Aussie Q2 GDP report the focus this week, albeit prospects for Q3 much bleaker
Turning to the week ahead, further information on activity in Q2 will come tomorrow with the release of both the Balance of Payments – and thus data on net export volumes – and public sector spending figures. In addition, the ABS will release data on building approvals during July – likely weaker given the virus outbreak – and the RBA will release its money and credit aggregates for July. On Wednesday, notwithstanding virus-related disruptions, the national accounts for Q2 are likely to point to further growth in GDP. However, in comparison to recent quarters growth is shaping up to be very modest – perhaps no more than 0.5%Q/Q – but annual growth is likely to exceed 9%Y/Y due to base effects associated with last year’s lockdown. Of course, given the current virus outbreak, any growth recorded in Q2 is likely to be more than unwound in the current quarter. The same day will also bring the CoreLogic house price index for August and the final Markit manufacturing PMI reading for August. On Thursday, the ABS will release its international trade report for July and housing finance figures for July.

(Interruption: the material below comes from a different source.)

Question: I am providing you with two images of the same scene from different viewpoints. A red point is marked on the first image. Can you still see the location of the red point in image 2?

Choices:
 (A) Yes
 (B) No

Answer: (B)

The data flow concludes on Friday with the release of the final Markit services PMI reading for August, after which attention will turn quickly to next week’s RBA Board meeting – one that could well see the RBA backtrack on last month’s decision to retain its plan to taper asset purchases next month (not that this would achieve much).

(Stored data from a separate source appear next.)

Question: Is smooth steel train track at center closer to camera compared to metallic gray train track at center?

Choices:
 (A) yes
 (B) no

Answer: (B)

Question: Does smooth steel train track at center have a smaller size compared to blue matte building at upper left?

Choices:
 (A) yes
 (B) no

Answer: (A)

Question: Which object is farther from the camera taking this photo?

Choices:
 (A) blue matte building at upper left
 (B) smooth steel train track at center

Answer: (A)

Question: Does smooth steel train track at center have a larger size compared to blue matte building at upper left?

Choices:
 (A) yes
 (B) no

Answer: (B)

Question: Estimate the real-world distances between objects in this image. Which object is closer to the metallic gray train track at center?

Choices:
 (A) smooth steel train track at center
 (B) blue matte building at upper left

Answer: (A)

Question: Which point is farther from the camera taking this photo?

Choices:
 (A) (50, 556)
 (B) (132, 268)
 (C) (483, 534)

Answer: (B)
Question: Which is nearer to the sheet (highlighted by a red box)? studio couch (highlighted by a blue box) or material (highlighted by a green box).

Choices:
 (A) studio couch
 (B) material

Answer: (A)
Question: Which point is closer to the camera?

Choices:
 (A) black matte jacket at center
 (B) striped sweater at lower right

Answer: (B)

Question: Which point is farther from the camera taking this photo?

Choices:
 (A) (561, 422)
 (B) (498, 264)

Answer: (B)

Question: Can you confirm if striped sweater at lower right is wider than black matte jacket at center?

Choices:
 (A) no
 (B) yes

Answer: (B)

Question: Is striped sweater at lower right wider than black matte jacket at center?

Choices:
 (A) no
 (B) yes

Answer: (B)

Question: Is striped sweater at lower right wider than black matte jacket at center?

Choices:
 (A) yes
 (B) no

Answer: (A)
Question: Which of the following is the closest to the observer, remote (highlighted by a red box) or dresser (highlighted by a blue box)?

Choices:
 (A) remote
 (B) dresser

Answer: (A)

Business survey, housing data and trade indexes ahead in New Zealand this week
This week’s Kiwi economic data kicks off tomorrow with news on building approvals for the month of July. More interest will centre on the ANZ’s Business Outlook survey for August – also released tomorrow – although it is doubtful that the survey will capture much of the impact of the recent virus outbreak and associated national lockdown. The CoreLogic house price index for August will follow on Wednesday, while on Thursday the countdown to the Q2 GDP report will continue with Statistics New Zealand publishing the Overseas Trade Indexes for Q2, taking already released value data and attributing movements to changes in volumes and/or prices.